[Supplied material — start]
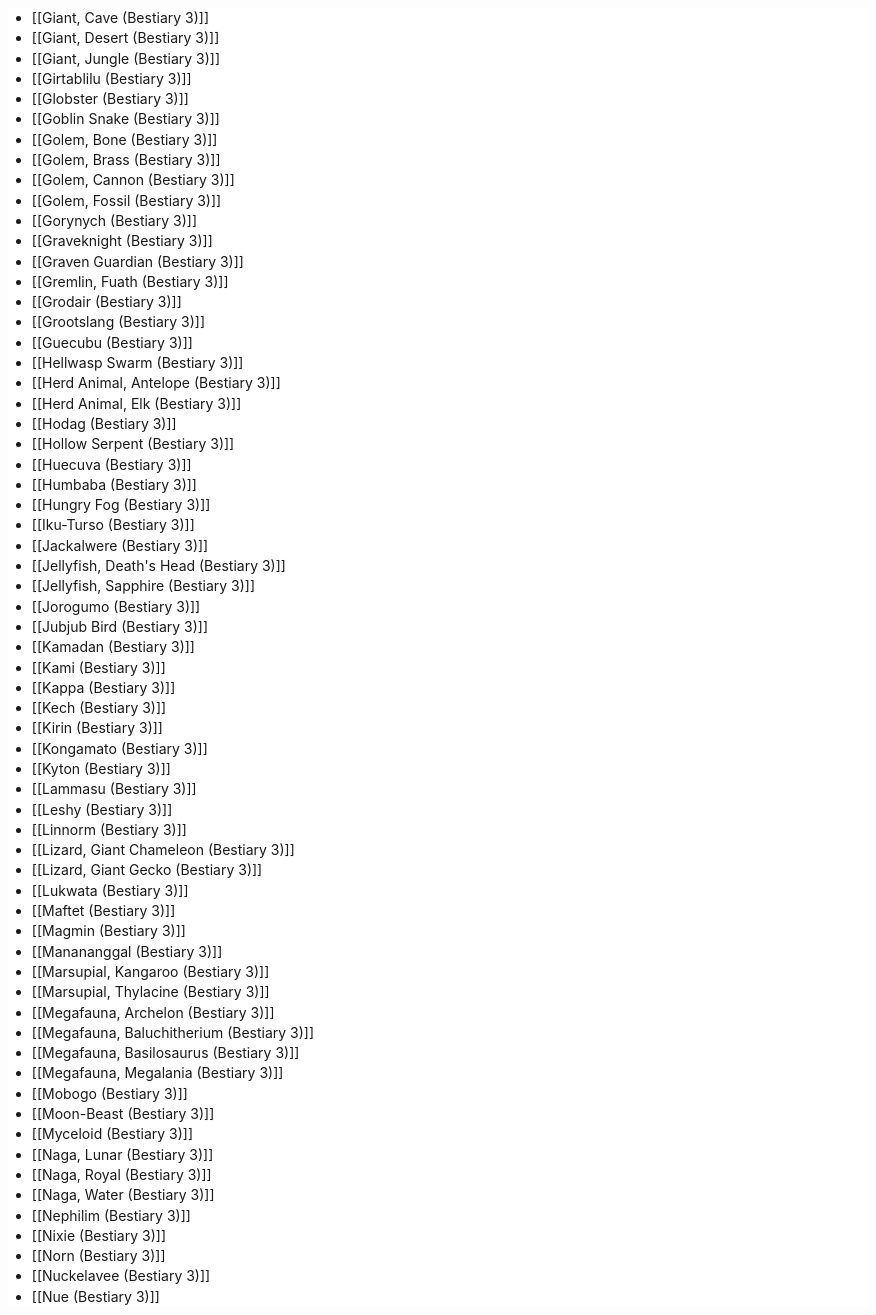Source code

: - [[Giant, Cave (Bestiary 3)]]
- [[Giant, Desert (Bestiary 3)]]
- [[Giant, Jungle (Bestiary 3)]]
- [[Girtablilu (Bestiary 3)]]
- [[Globster (Bestiary 3)]]
- [[Goblin Snake (Bestiary 3)]]
- [[Golem, Bone (Bestiary 3)]]
- [[Golem, Brass (Bestiary 3)]]
- [[Golem, Cannon (Bestiary 3)]]
- [[Golem, Fossil (Bestiary 3)]]
- [[Gorynych (Bestiary 3)]]
- [[Graveknight (Bestiary 3)]]
- [[Graven Guardian (Bestiary 3)]]
- [[Gremlin, Fuath (Bestiary 3)]]
- [[Grodair (Bestiary 3)]]
- [[Grootslang (Bestiary 3)]]
- [[Guecubu (Bestiary 3)]]
- [[Hellwasp Swarm (Bestiary 3)]]
- [[Herd Animal, Antelope (Bestiary 3)]]
- [[Herd Animal, Elk (Bestiary 3)]]
- [[Hodag (Bestiary 3)]]
- [[Hollow Serpent (Bestiary 3)]]
- [[Huecuva (Bestiary 3)]]
- [[Humbaba (Bestiary 3)]]
- [[Hungry Fog (Bestiary 3)]]
- [[Iku-Turso (Bestiary 3)]]
- [[Jackalwere (Bestiary 3)]]
- [[Jellyfish, Death's Head (Bestiary 3)]]
- [[Jellyfish, Sapphire (Bestiary 3)]]
- [[Jorogumo (Bestiary 3)]]
- [[Jubjub Bird (Bestiary 3)]]
- [[Kamadan (Bestiary 3)]]
- [[Kami (Bestiary 3)]]
- [[Kappa (Bestiary 3)]]
- [[Kech (Bestiary 3)]]
- [[Kirin (Bestiary 3)]]
- [[Kongamato (Bestiary 3)]]
- [[Kyton (Bestiary 3)]]
- [[Lammasu (Bestiary 3)]]
- [[Leshy (Bestiary 3)]]
- [[Linnorm (Bestiary 3)]]
- [[Lizard, Giant Chameleon (Bestiary 3)]]
- [[Lizard, Giant Gecko (Bestiary 3)]]
- [[Lukwata (Bestiary 3)]]
- [[Maftet (Bestiary 3)]]
- [[Magmin (Bestiary 3)]]
- [[Manananggal (Bestiary 3)]]
- [[Marsupial, Kangaroo (Bestiary 3)]]
- [[Marsupial, Thylacine (Bestiary 3)]]
- [[Megafauna, Archelon (Bestiary 3)]]
- [[Megafauna, Baluchitherium (Bestiary 3)]]
- [[Megafauna, Basilosaurus (Bestiary 3)]]
- [[Megafauna, Megalania (Bestiary 3)]]
- [[Mobogo (Bestiary 3)]]
- [[Moon-Beast (Bestiary 3)]]
- [[Myceloid (Bestiary 3)]]
- [[Naga, Lunar (Bestiary 3)]]
- [[Naga, Royal (Bestiary 3)]]
- [[Naga, Water (Bestiary 3)]]
- [[Nephilim (Bestiary 3)]]
- [[Nixie (Bestiary 3)]]
- [[Norn (Bestiary 3)]]
- [[Nuckelavee (Bestiary 3)]]
- [[Nue (Bestiary 3)]]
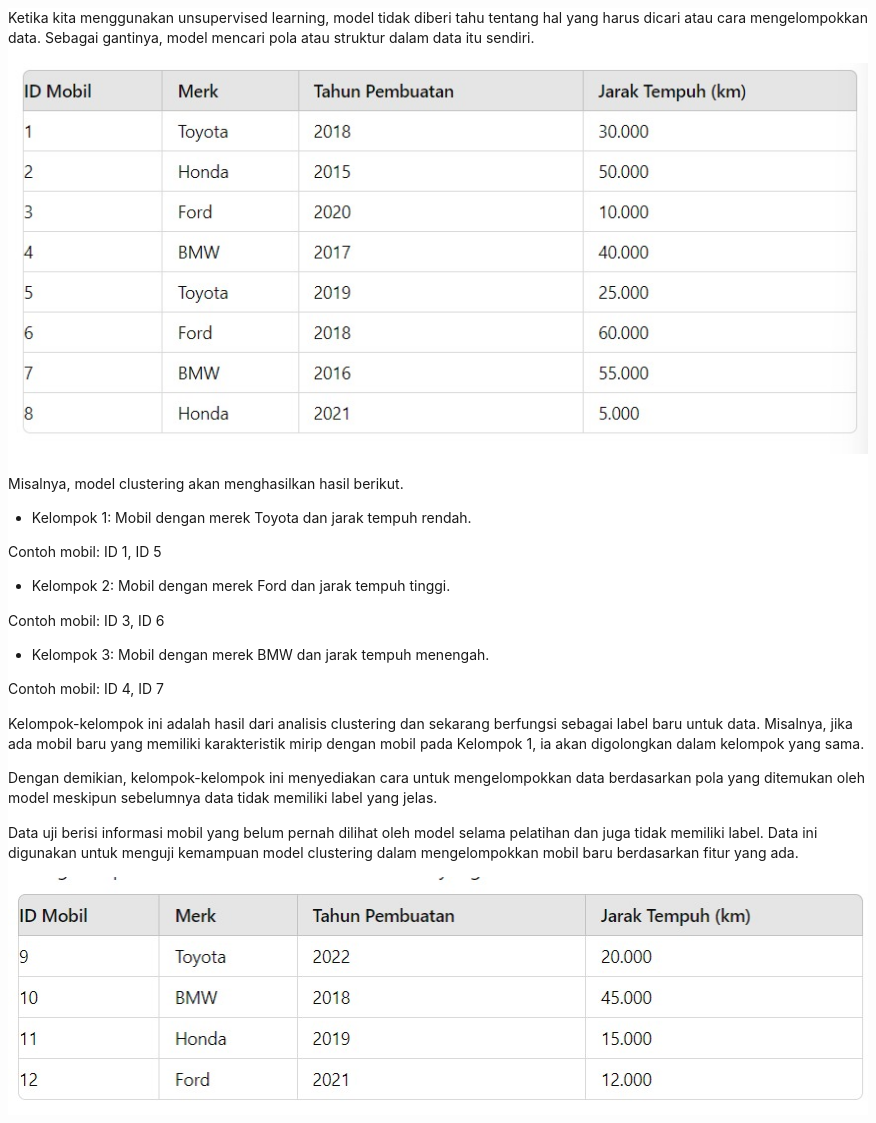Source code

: Ketika kita menggunakan unsupervised learning, model tidak diberi tahu tentang hal yang harus dicari atau cara mengelompokkan data. Sebagai gantinya, model mencari pola atau struktur dalam data itu sendiri.

![alt text](image-19.png)

Misalnya, model clustering akan menghasilkan hasil berikut.

- Kelompok 1: Mobil dengan merek Toyota dan jarak tempuh rendah.

Contoh mobil: ID 1, ID 5

- Kelompok 2: Mobil dengan merek Ford dan jarak tempuh tinggi.

Contoh mobil: ID 3, ID 6

- Kelompok 3: Mobil dengan merek BMW dan jarak tempuh menengah.

Contoh mobil: ID 4, ID 7

Kelompok-kelompok ini adalah hasil dari analisis clustering dan sekarang berfungsi sebagai label baru untuk data. Misalnya, jika ada mobil baru yang memiliki karakteristik mirip dengan mobil pada Kelompok 1, ia akan digolongkan dalam kelompok yang sama.

Dengan demikian, kelompok-kelompok ini menyediakan cara untuk mengelompokkan data berdasarkan pola yang ditemukan oleh model meskipun sebelumnya data tidak memiliki label yang jelas.

Data uji berisi informasi mobil yang belum pernah dilihat oleh model selama pelatihan dan juga tidak memiliki label. Data ini digunakan untuk menguji kemampuan model clustering dalam mengelompokkan mobil baru berdasarkan fitur yang ada.

![alt text](image-20.png)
[Supplied material — finish]
Your instructions: Reproduce the source text of both items above verbatim, without the pictures.

Result of the task:
Source code

: - [[Giant, Cave (Bestiary 3)]]
- [[Giant, Desert (Bestiary 3)]]
- [[Giant, Jungle (Bestiary 3)]]
- [[Girtablilu (Bestiary 3)]]
- [[Globster (Bestiary 3)]]
- [[Goblin Snake (Bestiary 3)]]
- [[Golem, Bone (Bestiary 3)]]
- [[Golem, Brass (Bestiary 3)]]
- [[Golem, Cannon (Bestiary 3)]]
- [[Golem, Fossil (Bestiary 3)]]
- [[Gorynych (Bestiary 3)]]
- [[Graveknight (Bestiary 3)]]
- [[Graven Guardian (Bestiary 3)]]
- [[Gremlin, Fuath (Bestiary 3)]]
- [[Grodair (Bestiary 3)]]
- [[Grootslang (Bestiary 3)]]
- [[Guecubu (Bestiary 3)]]
- [[Hellwasp Swarm (Bestiary 3)]]
- [[Herd Animal, Antelope (Bestiary 3)]]
- [[Herd Animal, Elk (Bestiary 3)]]
- [[Hodag (Bestiary 3)]]
- [[Hollow Serpent (Bestiary 3)]]
- [[Huecuva (Bestiary 3)]]
- [[Humbaba (Bestiary 3)]]
- [[Hungry Fog (Bestiary 3)]]
- [[Iku-Turso (Bestiary 3)]]
- [[Jackalwere (Bestiary 3)]]
- [[Jellyfish, Death's Head (Bestiary 3)]]
- [[Jellyfish, Sapphire (Bestiary 3)]]
- [[Jorogumo (Bestiary 3)]]
- [[Jubjub Bird (Bestiary 3)]]
- [[Kamadan (Bestiary 3)]]
- [[Kami (Bestiary 3)]]
- [[Kappa (Bestiary 3)]]
- [[Kech (Bestiary 3)]]
- [[Kirin (Bestiary 3)]]
- [[Kongamato (Bestiary 3)]]
- [[Kyton (Bestiary 3)]]
- [[Lammasu (Bestiary 3)]]
- [[Leshy (Bestiary 3)]]
- [[Linnorm (Bestiary 3)]]
- [[Lizard, Giant Chameleon (Bestiary 3)]]
- [[Lizard, Giant Gecko (Bestiary 3)]]
- [[Lukwata (Bestiary 3)]]
- [[Maftet (Bestiary 3)]]
- [[Magmin (Bestiary 3)]]
- [[Manananggal (Bestiary 3)]]
- [[Marsupial, Kangaroo (Bestiary 3)]]
- [[Marsupial, Thylacine (Bestiary 3)]]
- [[Megafauna, Archelon (Bestiary 3)]]
- [[Megafauna, Baluchitherium (Bestiary 3)]]
- [[Megafauna, Basilosaurus (Bestiary 3)]]
- [[Megafauna, Megalania (Bestiary 3)]]
- [[Mobogo (Bestiary 3)]]
- [[Moon-Beast (Bestiary 3)]]
- [[Myceloid (Bestiary 3)]]
- [[Naga, Lunar (Bestiary 3)]]
- [[Naga, Royal (Bestiary 3)]]
- [[Naga, Water (Bestiary 3)]]
- [[Nephilim (Bestiary 3)]]
- [[Nixie (Bestiary 3)]]
- [[Norn (Bestiary 3)]]
- [[Nuckelavee (Bestiary 3)]]
- [[Nue (Bestiary 3)]]
Source code

: Ketika kita menggunakan unsupervised learning, model tidak diberi tahu tentang hal yang harus dicari atau cara mengelompokkan data. Sebagai gantinya, model mencari pola atau struktur dalam data itu sendiri.

![alt text](image-19.png)

Misalnya, model clustering akan menghasilkan hasil berikut.

- Kelompok 1: Mobil dengan merek Toyota dan jarak tempuh rendah.

Contoh mobil: ID 1, ID 5

- Kelompok 2: Mobil dengan merek Ford dan jarak tempuh tinggi.

Contoh mobil: ID 3, ID 6

- Kelompok 3: Mobil dengan merek BMW dan jarak tempuh menengah.

Contoh mobil: ID 4, ID 7

Kelompok-kelompok ini adalah hasil dari analisis clustering dan sekarang berfungsi sebagai label baru untuk data. Misalnya, jika ada mobil baru yang memiliki karakteristik mirip dengan mobil pada Kelompok 1, ia akan digolongkan dalam kelompok yang sama.

Dengan demikian, kelompok-kelompok ini menyediakan cara untuk mengelompokkan data berdasarkan pola yang ditemukan oleh model meskipun sebelumnya data tidak memiliki label yang jelas.

Data uji berisi informasi mobil yang belum pernah dilihat oleh model selama pelatihan dan juga tidak memiliki label. Data ini digunakan untuk menguji kemampuan model clustering dalam mengelompokkan mobil baru berdasarkan fitur yang ada.

![alt text](image-20.png)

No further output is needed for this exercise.